Suite à une erreur de réservation, l’hôtel nous a octroyé un appartement plutôt que 2 chambres, ce qui est parfait car nous avons tout à préparer (poissons, valises etc…) et la place que nous offre ce logement est une aubaine.

Avant de gérer les poissons et les valises, nous nous accordons un moment dans la piscine de l’hôtel pour se détendre.

On boit un verre (je l’ignore encore, mais ce sera un de mes tous derniers coca).

On enchaine en prenant un repas très sympa tous les 5 sur la terrasse de l’hôtel avec une belle vue sur DOUALA.

Je teste le Ndole, plat typique local.
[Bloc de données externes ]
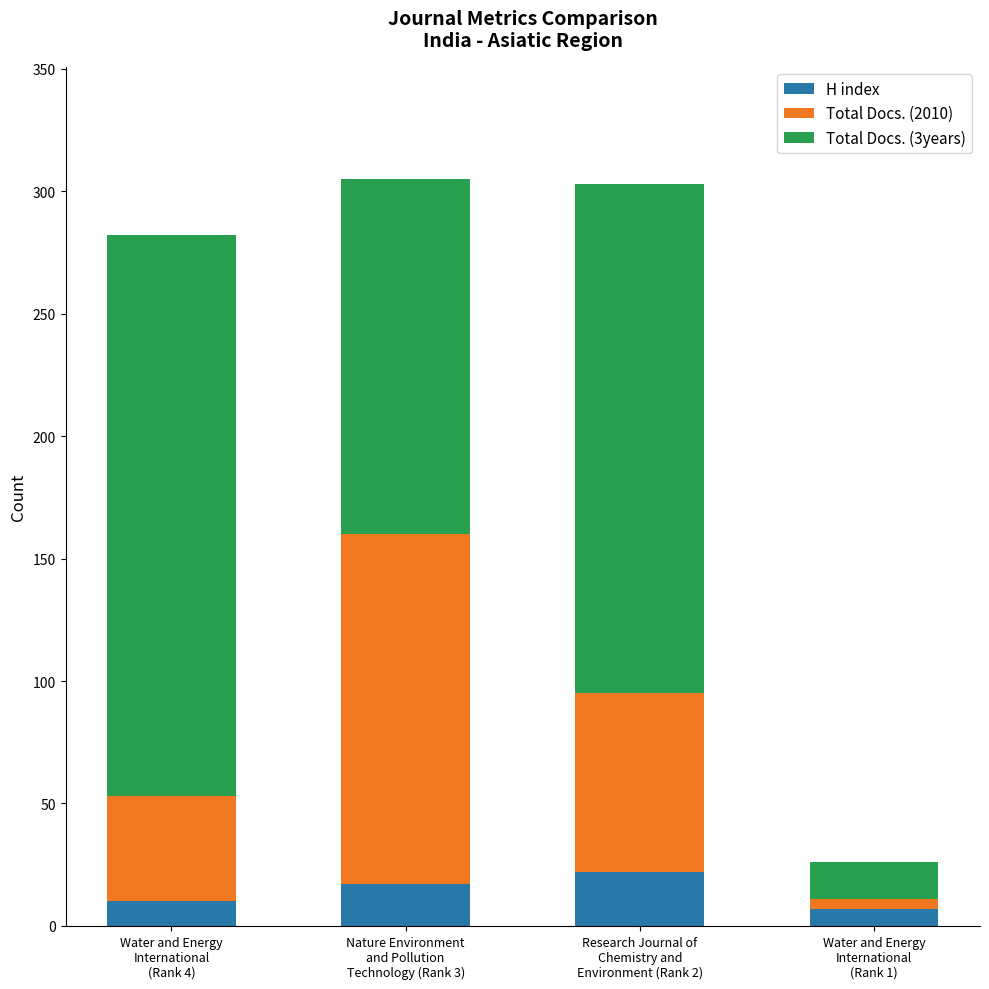

How many bars are there in total?

4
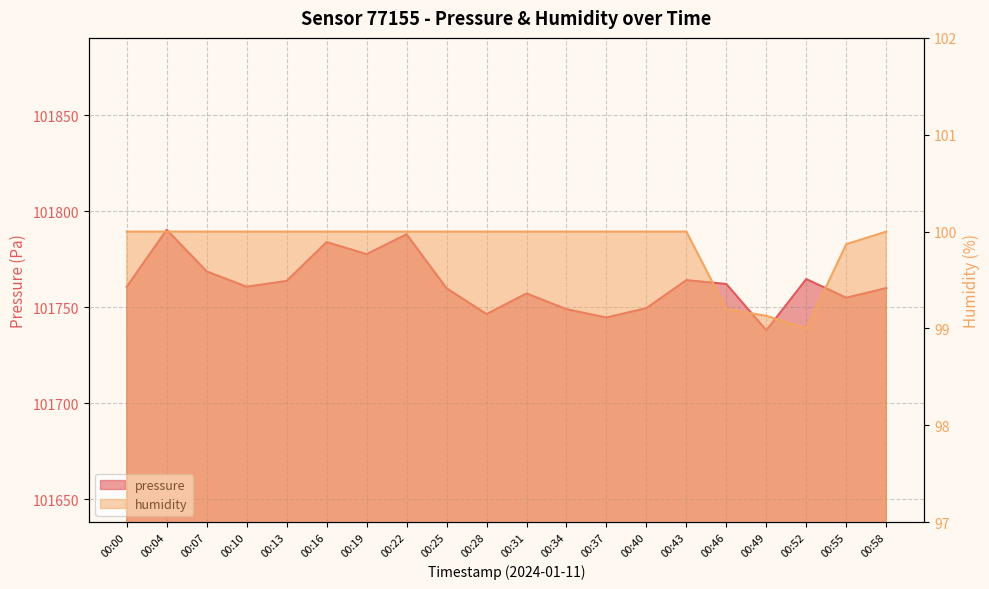

Which series has the largest total across all categories?

pressure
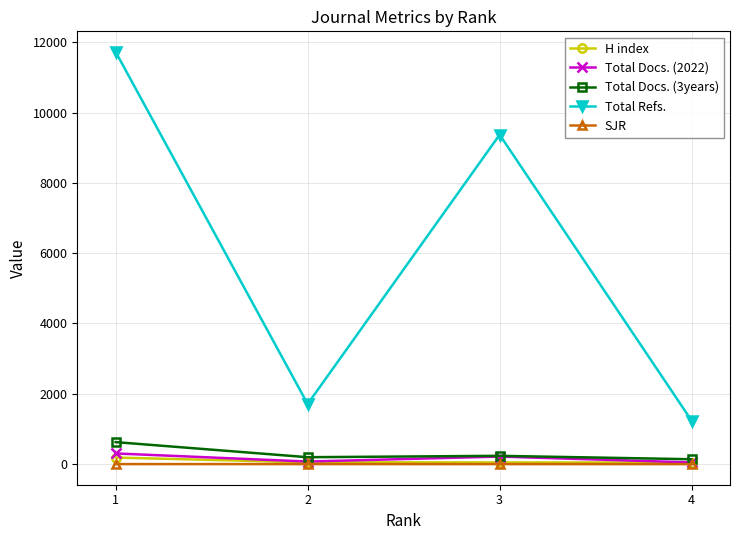

At which label does Total Refs. first exceed 9369?

1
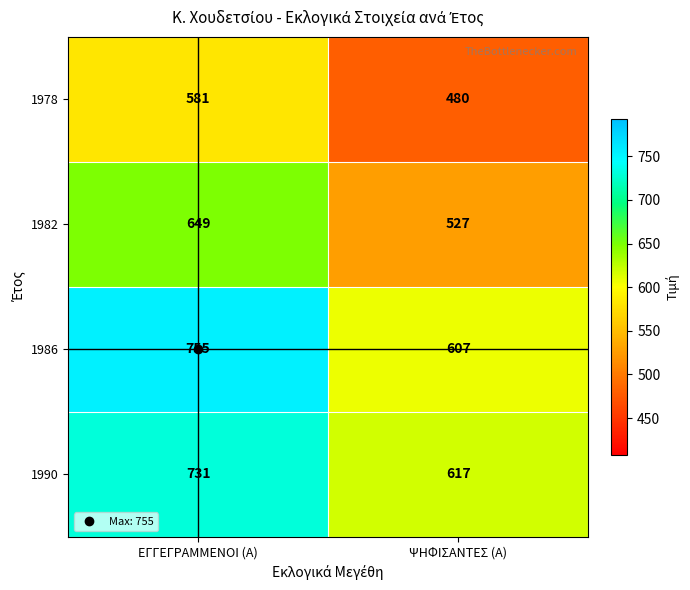

Between ΕΓΓΕΓΡΑΜΜΕΝΟΙ (Α) and ΨΗΦΙΣΑΝΤΕΣ (Α), which series saw the biggest shift?

1986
Ce n’est finalement pas le meilleur choix que j’ai fait pendant ce séjour, mais je n’ai pas été malade, c’était juste quelconque.

Retour à l’appartement, début des hostilités : conditionner les poissons et gérer le poids des valises.

Attribution de chaque poisson à chacun d’entre nous.

Apres plus d’une heure de calcul, nous arrivons chacun à respecter les 23 kilos par valise (ça se joue à 10 grammes près). Mais pas sans sacrifice. Nous allons en effet laisser beaucoup d’effets personnels à Cyrille et à Freddy, ainsi que de nombreux poissons pour Cyrille.

On leur laisse la quasi-totalité de nos produits d’hygiène, notre matériel de pêche, des fringues, moustiquaires, bottes, etc…

Les sacs individuels des poissons sont petits mais le nombre total représente les 2/3 du poids de nos valises.